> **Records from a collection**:
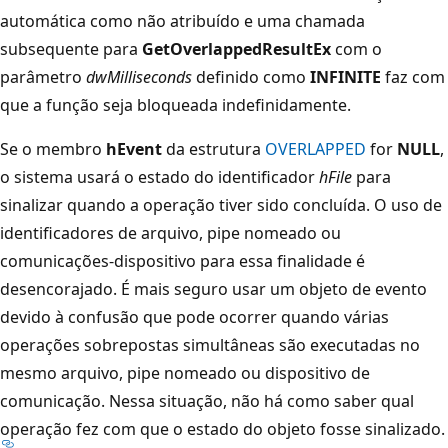
automática como não atribuído e uma chamada
subsequente para
GetOverlappedResultEx
com o
parâmetro
dwMilliseconds
definido como
INFINITE
faz com
que a função seja bloqueada indefinidamente.
Se o membro
hEvent
da estrutura
OVERLAPPED
for
NULL
,
o sistema usará o estado do identificador
hFile
para
sinalizar quando a operação tiver sido concluída. O uso de
identificadores de arquivo, pipe nomeado ou
comunicações-dispositivo para essa finalidade é
desencorajado. É mais seguro usar um objeto de evento
devido à confusão que pode ocorrer quando várias
operações sobrepostas simultâneas são executadas no
mesmo arquivo, pipe nomeado ou dispositivo de
comunicação. Nessa situação, não há como saber qual
operação fez com que o estado do objeto fosse sinalizado.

> **INSTRUCTION**:
Could you return every line of the listing above word for word, leaving out the pictures?

> **RESPONSE TO THE TASK**:
automática como não atribuído e uma chamada
subsequente para
GetOverlappedResultEx
com o
parâmetro
dwMilliseconds
definido como
INFINITE
faz com
que a função seja bloqueada indefinidamente.
Se o membro
hEvent
da estrutura
OVERLAPPED
for
NULL
,
o sistema usará o estado do identificador
hFile
para
sinalizar quando a operação tiver sido concluída. O uso de
identificadores de arquivo, pipe nomeado ou
comunicações-dispositivo para essa finalidade é
desencorajado. É mais seguro usar um objeto de evento
devido à confusão que pode ocorrer quando várias
operações sobrepostas simultâneas são executadas no
mesmo arquivo, pipe nomeado ou dispositivo de
comunicação. Nessa situação, não há como saber qual
operação fez com que o estado do objeto fosse sinalizado.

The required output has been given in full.